Because when the world becomes uncertain, children look to the adults in their lives to find out whether they are still safe.
At Rainbow Roots, we don’t pretend parents need to have all the answers.
What we know - from lived experience, from research, and from listening to queer kids themselves - is this:
Kids don’t need perfect parents. They need regulated parents.
Parents who can say, “I don’t know what’s coming next, but I’m here, and I’m not going anywhere.”
Gender-affirming care is often mischaracterized as radical or reckless.
In reality, it is deeply conservative in the truest sense of the word:
It conserves life. It conserves dignity. And it conserves the bond between a child and the adults who love them.
When access is threatened, kids don’t suddenly become “confused.”
They become scared.
And fear isn’t something children should have to manage alone.
So here is what matters right now, regardless of what happens next:
Staying connected to your child, even when you’re scared
Letting your child see that your love is not conditional
Modeling calm, not certainty
Choosing protection over performance
To the queer kids who may find this:
You are not broken. You are not a debate. And you are not alone.
To the parents reading this:
You are allowed to feel angry, sad, overwhelmed, or exhausted.
And you are still capable of being a safe place.
Rainbow Roots exists because the most powerful buffer against harm is not policy alone, it’s grown adults who are willing to show up differently.

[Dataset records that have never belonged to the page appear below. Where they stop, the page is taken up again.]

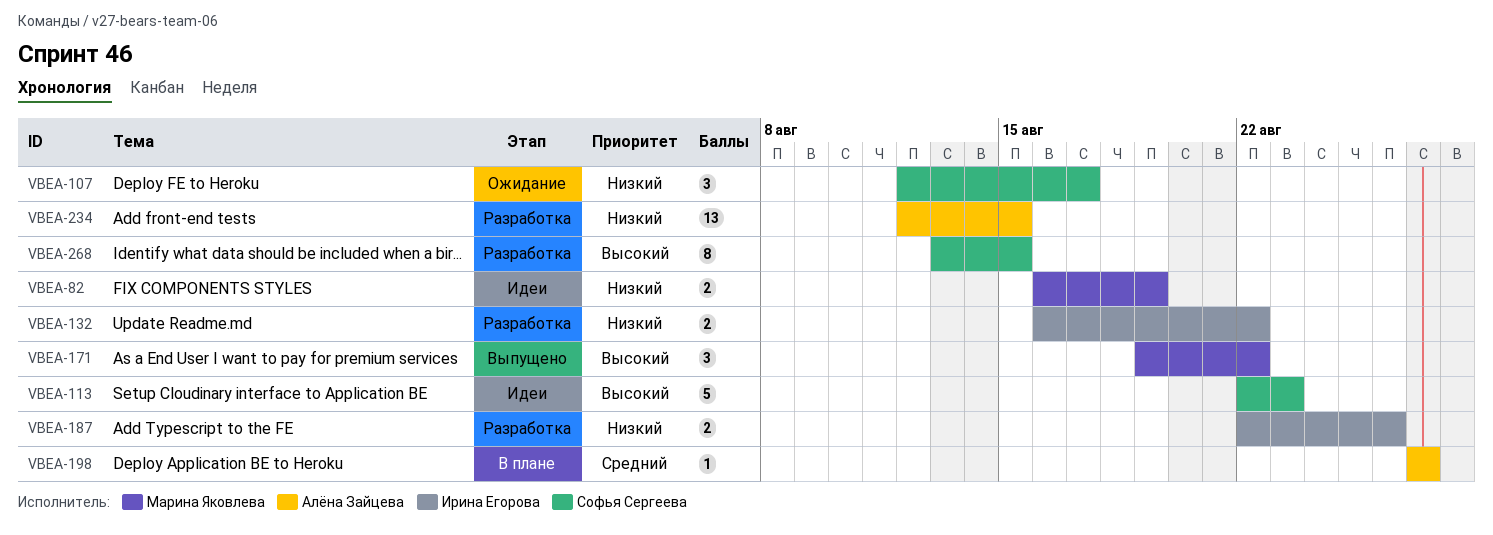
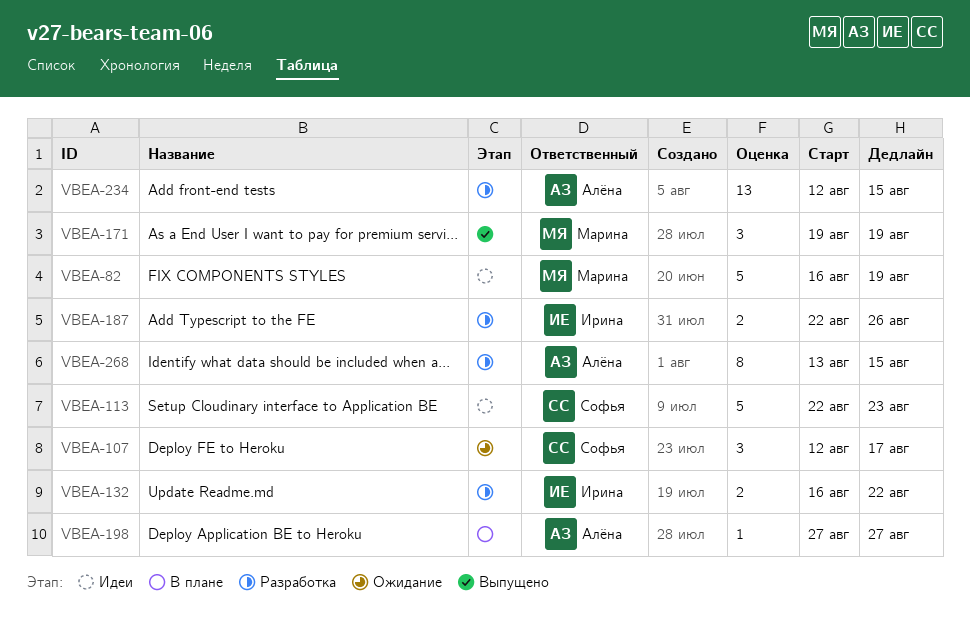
VBEA-82, estimate: 2 -> 5
VBEA-171, due: Aug 22 -> Aug 19
VBEA-268, owner: Софья Сергеева -> Алёна Зайцева

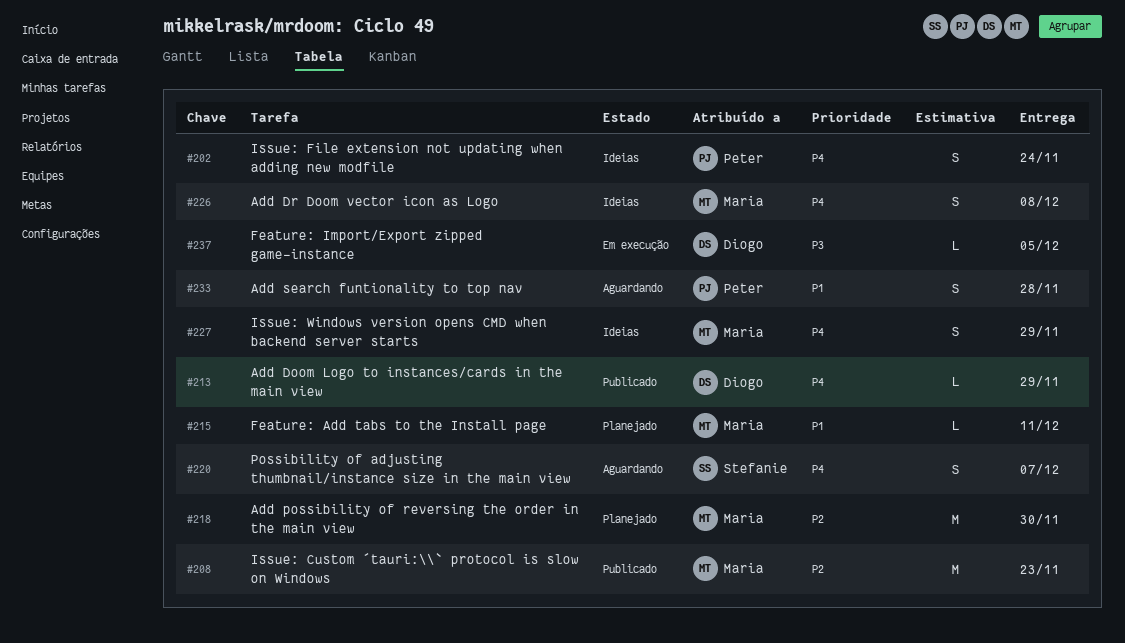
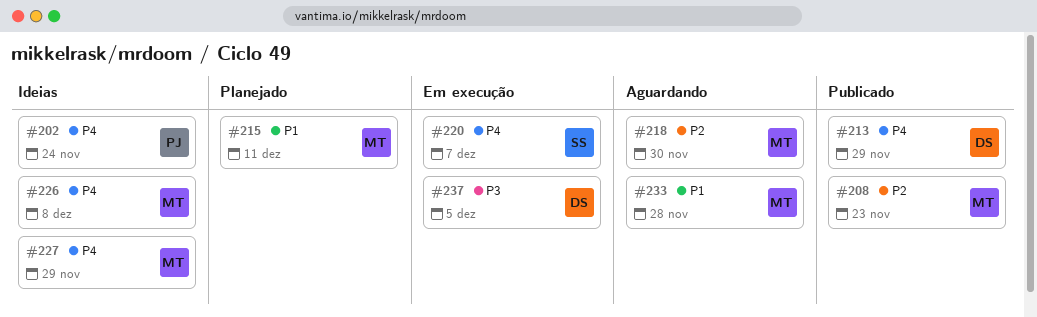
#218, status: Planejado -> Aguardando
#220, status: Aguardando -> Em execução
#233, owner: Peter -> Maria

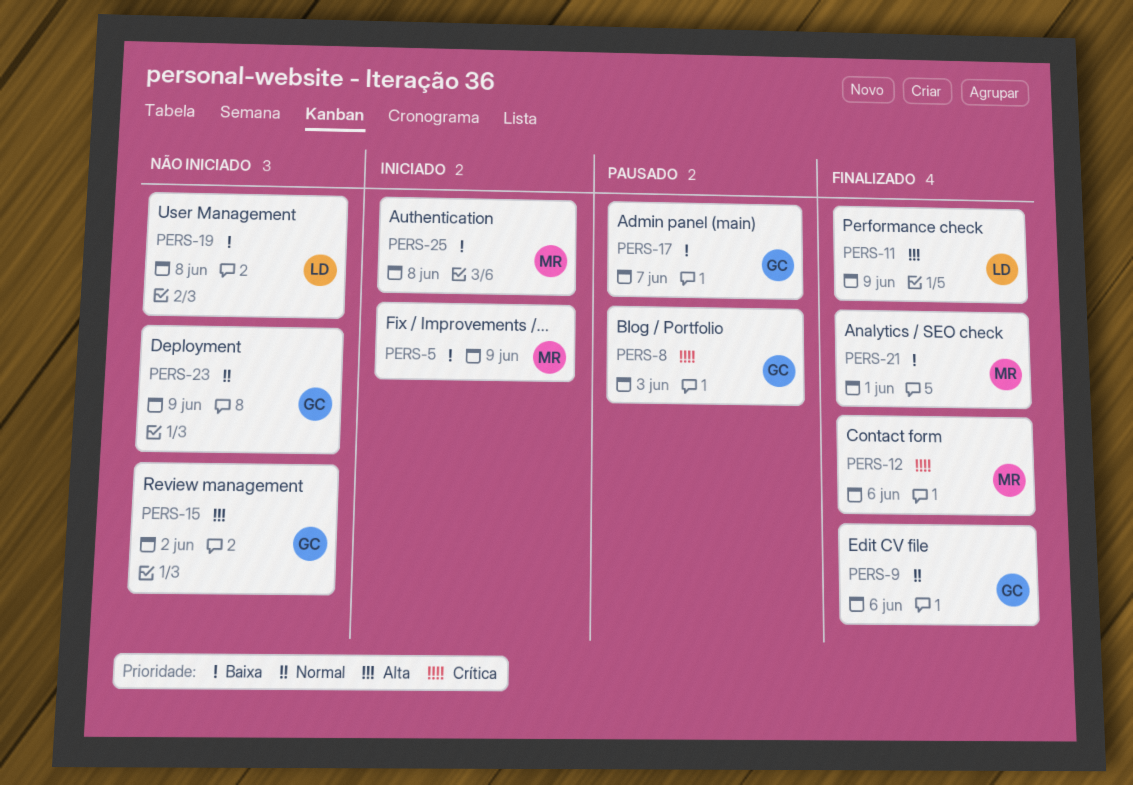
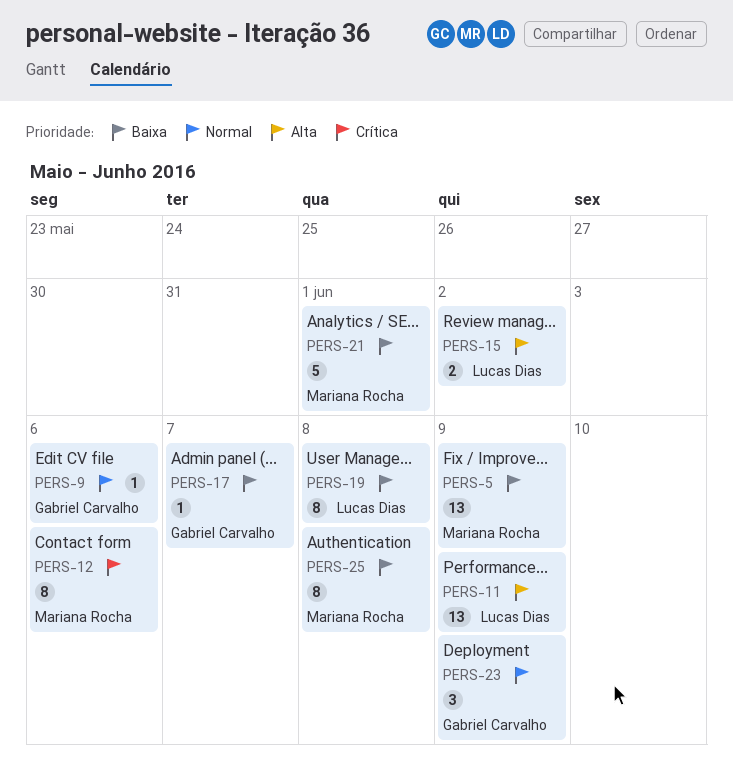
PERS-8: present -> none
PERS-15, owner: Gabriel Carvalho -> Lucas Dias

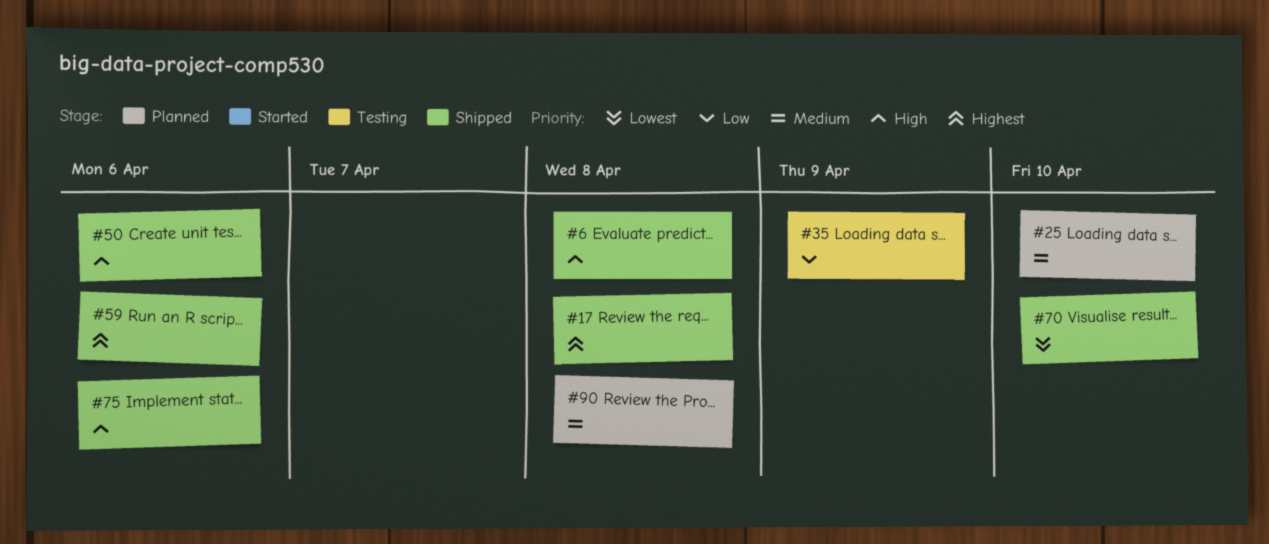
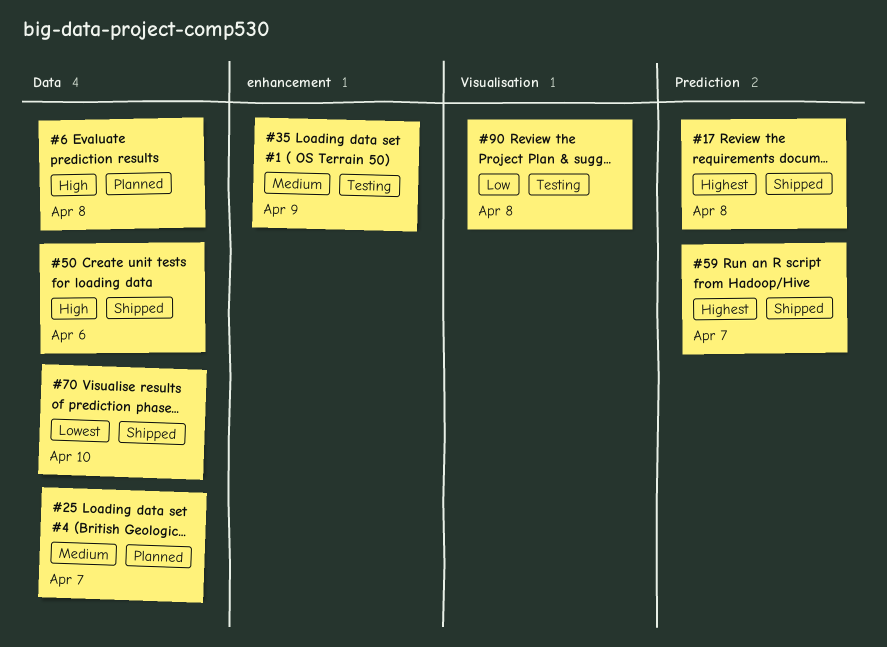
#6, status: Shipped -> Planned
#25, due: Apr 10 -> Apr 7
#35, priority: Low -> Medium
#59, due: Apr 6 -> Apr 7
#75: present -> none
#90, status: Planned -> Testing
#90, priority: Medium -> Low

We will keep building. We will keep teaching. And we will keep centering queer kids’ safety EXACTLY where it belongs.
One more thing: If this news is bringing up anxiety, fear, or just a lot of feelings (for you and/or your child), please know there are resources available so you don’t have to process those feelings alone. You can head to our “Resources” page to find what’s right for you, or you can get support right now:
Trans Lifeline (U.S.): 877-565-8860
The Trevor Project: 866-488-7386 or text START to 678678
Asking for support is an act of care, for yourself and for the kids you love.
That’s all for now, and don’t forget to take good care of yourself today.